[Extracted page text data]
-- Opening Marker --
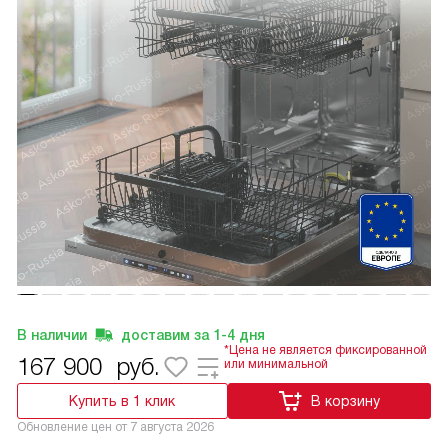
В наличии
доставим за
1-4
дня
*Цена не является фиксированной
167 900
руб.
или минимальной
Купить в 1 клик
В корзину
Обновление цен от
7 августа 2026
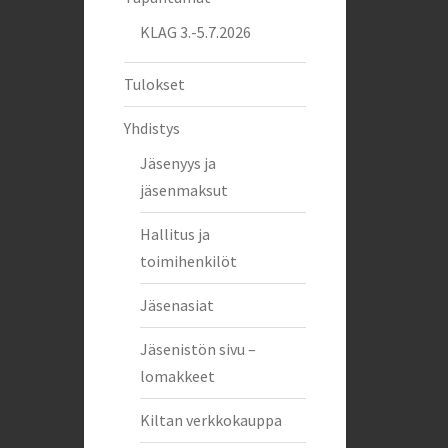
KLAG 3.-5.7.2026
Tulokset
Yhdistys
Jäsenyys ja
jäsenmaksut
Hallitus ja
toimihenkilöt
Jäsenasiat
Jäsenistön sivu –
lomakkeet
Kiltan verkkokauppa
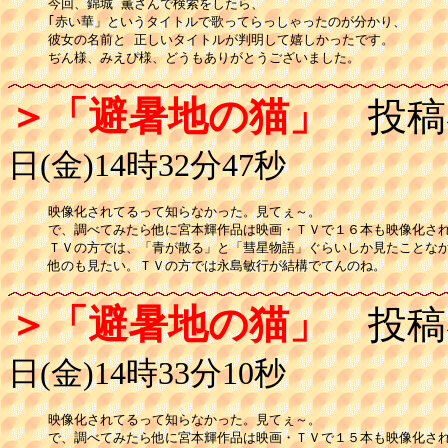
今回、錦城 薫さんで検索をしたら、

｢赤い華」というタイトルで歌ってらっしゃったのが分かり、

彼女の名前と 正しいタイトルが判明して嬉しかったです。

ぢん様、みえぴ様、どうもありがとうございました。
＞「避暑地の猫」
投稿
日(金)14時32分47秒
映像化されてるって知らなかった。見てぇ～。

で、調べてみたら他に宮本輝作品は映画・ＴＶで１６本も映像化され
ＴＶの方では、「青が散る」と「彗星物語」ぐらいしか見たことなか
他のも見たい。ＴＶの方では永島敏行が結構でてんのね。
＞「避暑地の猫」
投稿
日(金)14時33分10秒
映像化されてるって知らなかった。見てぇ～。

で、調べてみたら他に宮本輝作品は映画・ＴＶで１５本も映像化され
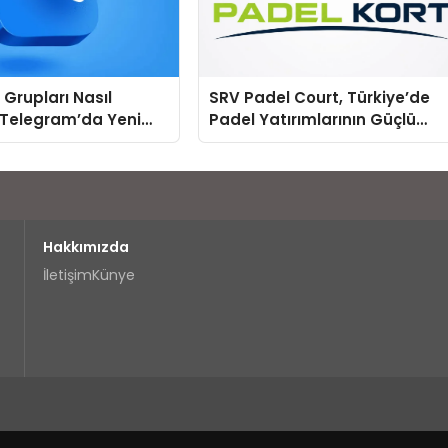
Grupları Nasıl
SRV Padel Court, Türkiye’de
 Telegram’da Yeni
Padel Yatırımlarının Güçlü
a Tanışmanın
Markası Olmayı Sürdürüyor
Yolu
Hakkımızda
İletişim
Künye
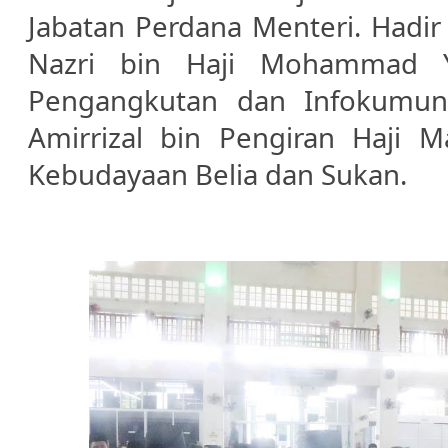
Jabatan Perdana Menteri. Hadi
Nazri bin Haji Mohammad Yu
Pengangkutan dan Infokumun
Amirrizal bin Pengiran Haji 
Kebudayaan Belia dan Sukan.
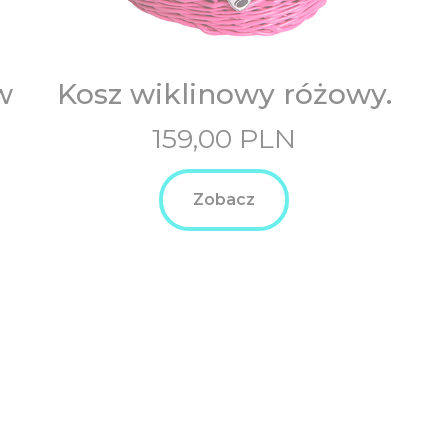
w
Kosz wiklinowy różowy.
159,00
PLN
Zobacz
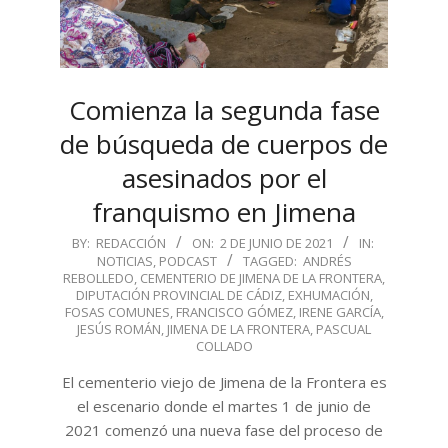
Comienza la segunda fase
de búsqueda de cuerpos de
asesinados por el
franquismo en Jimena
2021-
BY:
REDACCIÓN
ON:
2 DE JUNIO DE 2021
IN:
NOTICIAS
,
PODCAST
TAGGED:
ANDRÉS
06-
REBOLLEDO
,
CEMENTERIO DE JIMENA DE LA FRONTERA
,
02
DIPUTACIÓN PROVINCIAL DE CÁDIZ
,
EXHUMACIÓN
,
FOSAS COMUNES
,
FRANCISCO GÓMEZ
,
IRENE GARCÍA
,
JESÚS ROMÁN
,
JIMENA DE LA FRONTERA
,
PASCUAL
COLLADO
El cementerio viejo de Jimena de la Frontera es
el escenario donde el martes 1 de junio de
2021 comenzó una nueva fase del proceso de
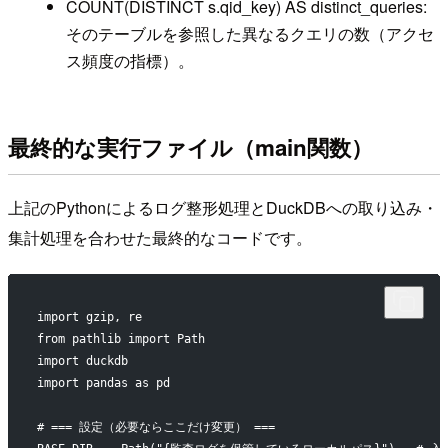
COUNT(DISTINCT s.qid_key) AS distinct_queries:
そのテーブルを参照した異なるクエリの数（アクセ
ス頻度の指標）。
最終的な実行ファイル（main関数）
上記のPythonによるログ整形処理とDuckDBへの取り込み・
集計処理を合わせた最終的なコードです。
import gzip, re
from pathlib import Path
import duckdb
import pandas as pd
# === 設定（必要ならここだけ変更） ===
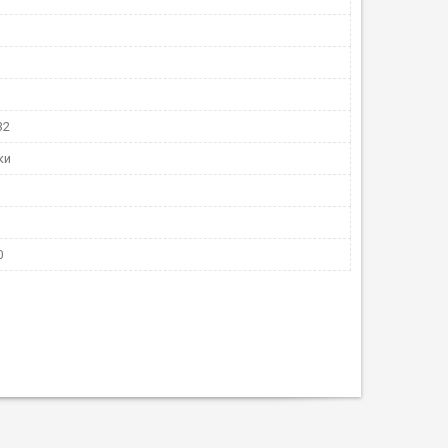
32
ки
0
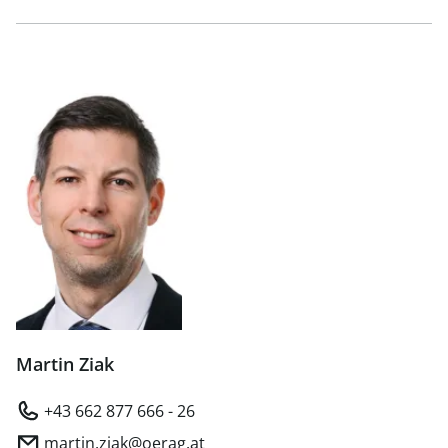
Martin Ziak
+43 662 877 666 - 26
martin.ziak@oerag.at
-- Closing Marker --
(Exercise)
Among the lines above, count those containing the word "Padel" and write only the number.

(Exercise result)
2